── Seção do documento

Em se tratando de artefatos de madeira, a fruição dos créditos outorgados do PROGOIÁS alcança somente os produtos que sofrem grande transformação entre o estado bruto da matéria-prima e o produto final, pronto para uso. Consoante a descrição detalhada pelo consulente em seu requerimento, os produtos finais entregues pela sociedade empresária (serragem, “palets”, cavacos, “composto barn”, dentre outros) resultantes da transformação da madeira bruta não são considerados produtos com alto grau de industrialização, qualificando-se tão somente produtos industrializados.
Logo, para esses produtos incide a vedação de fruição dos créditos outorgados do PROGOIÁS. Apesar disso, não vislumbramos óbice para que a empresa faça jus ao benefício previsto nos arts. 8º, VIII e 11, III do Anexo IX do RCTE/GO.
3. CONCLUSÃO:
Diante dos fundamentos legais e argumentos expendidos, conclui-se que a atividade desenvolvida pela empresa (...), embora envolva um processo produtivo com o emprego de maquinários altamente automatizados, não se caracteriza como de "elevado grau de industrialização" nos termos do art. 5º, inciso III, alínea "b" do Decreto 9.724/2020, que regulamenta o Programa PROGOIÁS.

────
── Informações fornecidas

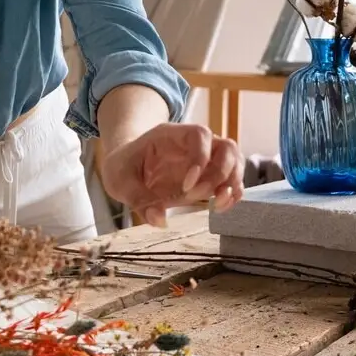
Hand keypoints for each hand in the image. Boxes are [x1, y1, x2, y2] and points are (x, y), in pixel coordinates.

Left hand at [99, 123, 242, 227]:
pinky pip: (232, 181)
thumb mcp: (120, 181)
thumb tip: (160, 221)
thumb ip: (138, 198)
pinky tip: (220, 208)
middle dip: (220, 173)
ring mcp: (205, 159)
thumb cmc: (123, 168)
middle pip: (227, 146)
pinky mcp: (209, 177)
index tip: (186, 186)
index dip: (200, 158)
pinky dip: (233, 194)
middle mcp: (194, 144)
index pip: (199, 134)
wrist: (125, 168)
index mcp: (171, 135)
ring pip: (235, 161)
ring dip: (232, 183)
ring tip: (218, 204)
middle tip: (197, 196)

────
── Informações fornecidas

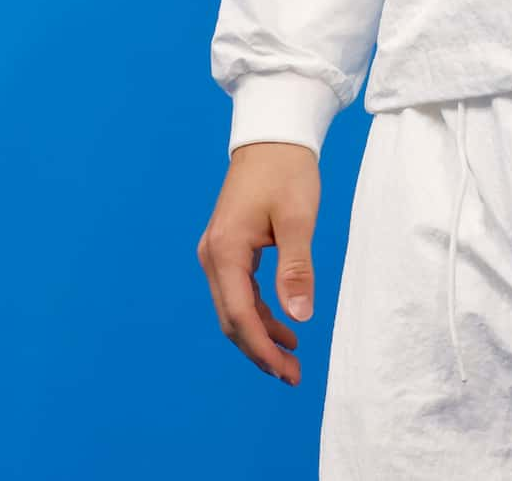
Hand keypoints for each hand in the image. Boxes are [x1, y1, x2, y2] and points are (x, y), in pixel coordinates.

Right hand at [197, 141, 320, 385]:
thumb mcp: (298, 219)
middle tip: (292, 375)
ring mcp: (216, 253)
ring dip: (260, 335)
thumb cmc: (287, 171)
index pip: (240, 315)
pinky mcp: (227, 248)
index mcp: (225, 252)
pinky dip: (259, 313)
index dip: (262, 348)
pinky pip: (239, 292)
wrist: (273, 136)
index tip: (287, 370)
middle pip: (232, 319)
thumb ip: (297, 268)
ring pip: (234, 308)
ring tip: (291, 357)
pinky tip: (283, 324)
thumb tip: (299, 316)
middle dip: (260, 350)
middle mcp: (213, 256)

────

◆ **Item da tarefa A**: Pode citar, sem alterar nada, o trecho do texto sobre o PROGOIÁS que começa nas palavras "Em se tratando" e vai até depois de "somente produtos industrializados."?
◆ **Item da tarefa B**: Pode dar prosseguimento ao texto sobre o PROGOIÁS a partir do ponto em que ele termina?
Os dados não serão necessários.

◆ **Campo de resposta A**:
Em se tratando de artefatos de madeira, a fruição dos créditos outorgados do PROGOIÁS alcança somente os produtos que sofrem grande transformação entre o estado bruto da matéria-prima e o produto final, pronto para uso. Consoante a descrição detalhada pelo consulente em seu requerimento, os produtos finais entregues pela sociedade empresária (serragem, “palets”, cavacos, “composto barn”, dentre outros) resultantes da transformação da madeira bruta não são considerados produtos com alto grau de industrialização, qualificando-se tão somente produtos industrializados.

◆ **Campo de resposta B**:
Conforme a análise detalhada, os produtos finais entregues pela empresa, tais como serragem, paletes, cavacos, composto barn, entre outros, resultam de operações que modificam a natureza, o funcionamento, o acabamento e a finalidade da madeira bruta, configurando-se como produtos industrializados. No entanto, essas operações não alcançam o grau de transformação exigido pela legislação para serem consideradas de "elevado grau de industrialização".
O exemplo trazido pelo próprio Decreto 9.724/2020, ao excetuar a fabricação de móveis da vedação prevista, indica que essa atividade é reconhecida como de elevado grau de industrialização no setor madeireiro, servindo como um vetor interpretativo para o padrão de transformação almejada para fins de fruição do benefício.
Dessa forma, conclui-se que os produtos resultantes do processo produtivo da (...), apesar de envolverem etapas de transformação, beneficiamento, montagem, acondicionamento e reacondicionamento, não atingem o patamar de complexidade e aprimoramento da matéria-prima equivalente à fabricação de móveis.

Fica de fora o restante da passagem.